Julia Coria, baby, con sus abuelos, que la criaron.

Jamás pregunté y, en cambio, empecé a contar historias, las primeras fueron las que contaba a mí misma. A mis padres los hice espías, granjeros, fanáticos de Los Beatles de los que se vieron en la tele y entre quienes los buscaba. Pero jamás preguntó, y como no preguntó nadie ofreció respuestas hasta que a mis diez años mi maestra dio un ultimátum. Mi abuela me llevó a caminar por la playa y me dijo: fueron raptados. Tampoco preguntamos entonces, vi cómo las palabras le quemaban el alma y le hubiera tapado la boca. Mi abuelo murió apenas después, a manos de los indultos de Menem.

No es que no me hablen de ellos, solo omitieron el final. Crecí en casa de mi madre, entre sus fotos, libros y discos; criaron me sus padres y sus hermanas. De mi papá había amorosos y escuetos recuerdos; su papá lo había abandonado de chico, su madre y su hermana habían debido exiler; nuestros adoramos pero nuestros veíamos poco. Nadie tenía mucho para decir sobre Roberto Coria.

Roberto y María Ester, los padres de Julia Coria.  Desaparecidos continuos.


Roberto y María Ester, los padres de Julia Coria. Desaparecidos continuos.

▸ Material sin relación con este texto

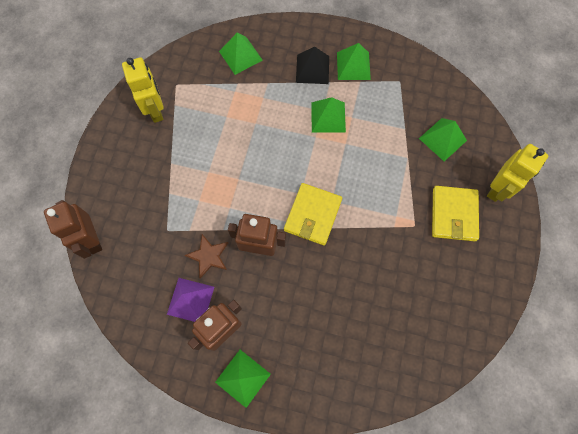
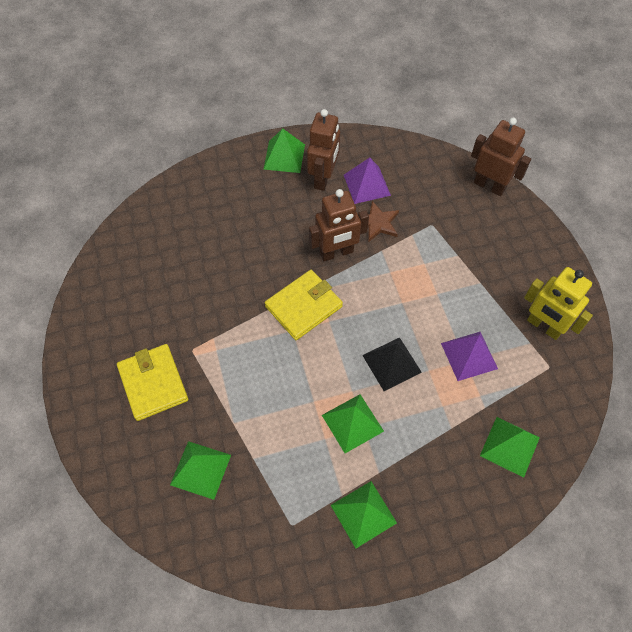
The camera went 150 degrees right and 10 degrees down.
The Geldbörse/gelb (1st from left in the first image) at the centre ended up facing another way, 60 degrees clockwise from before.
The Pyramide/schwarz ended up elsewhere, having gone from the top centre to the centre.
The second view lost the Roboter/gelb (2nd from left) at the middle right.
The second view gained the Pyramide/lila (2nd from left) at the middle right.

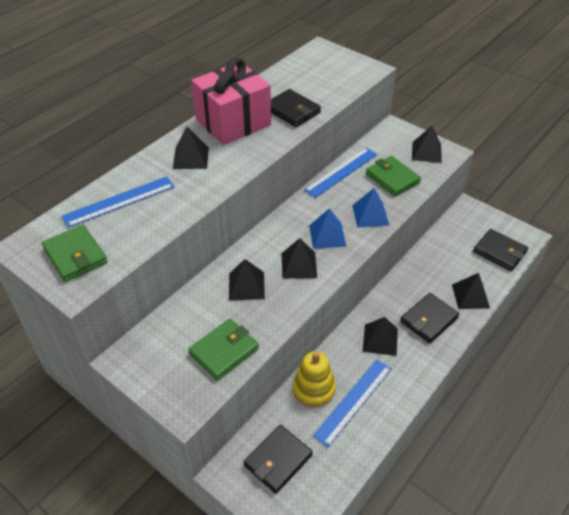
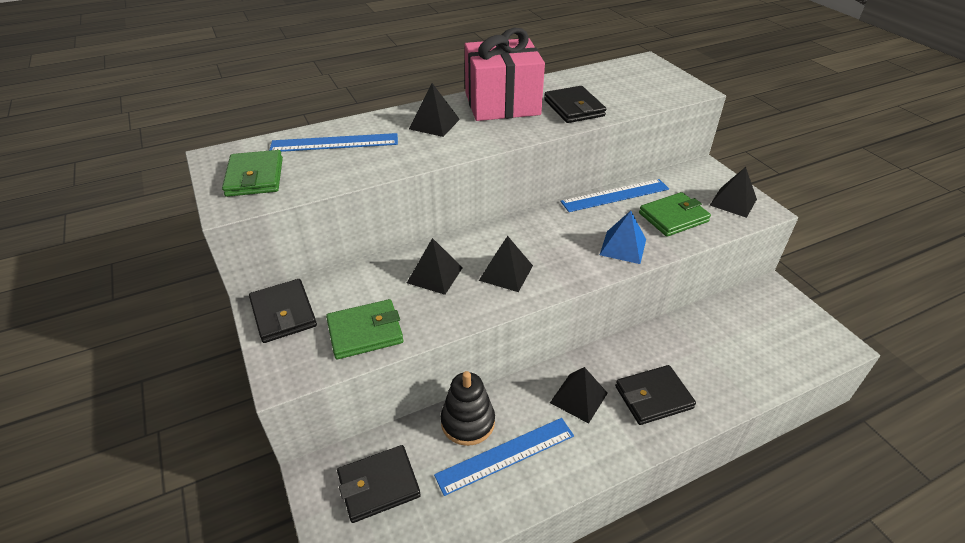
The camera went 25 degrees right and 5 degrees down.
What was the Stapelspielzeug/gelb at the bottom centre turned into the Stapelspielzeug/schwarz at the bottom centre.
The second view lost the Pyramide/blau (1st from left) at the centre.
The Geldbörse/grün (3rd from left) at the middle right ended up facing another way, 75 degrees clockwise from before.
The second view lost the Pyramide/schwarz (6th from left) at the middle right.
The Geldbörse/schwarz (4th from left in the first image) ended up elsewhere, having gone from the middle right to the middle left.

Pero Maco me preguntó si era hija suya. Conocía las denuncias de memoria y veintiún años después del secuestro escuchó mi nombre y reconoció a la mujer en que había devenido su beba. Esa tarde me mostró un archivo gracias al que supe de la militancia de mis padres y también que habían pasado su cautiverio en el Vesubio. Entré además de que no era posible contrastar la muestra de sangre que me tomó con los restos de parárecidos que y habían recuperado. 1998: no existía la tecnología con que más tarde todo esto se volvería más sencillo. Cada análisis era tan costoso que podrían estar allí mismo sin que su identidad se conociera por mucho tiempo (quizás nunca) a falta de una hipótesis que condujera a ellos.

¿De dónde surgía la información que me habían dado? De la carta de un ex detenido uruguayo, un tal Juan. Maco la buscó, me entregó el original y conservó una copia. El remitente era de Amsterdam.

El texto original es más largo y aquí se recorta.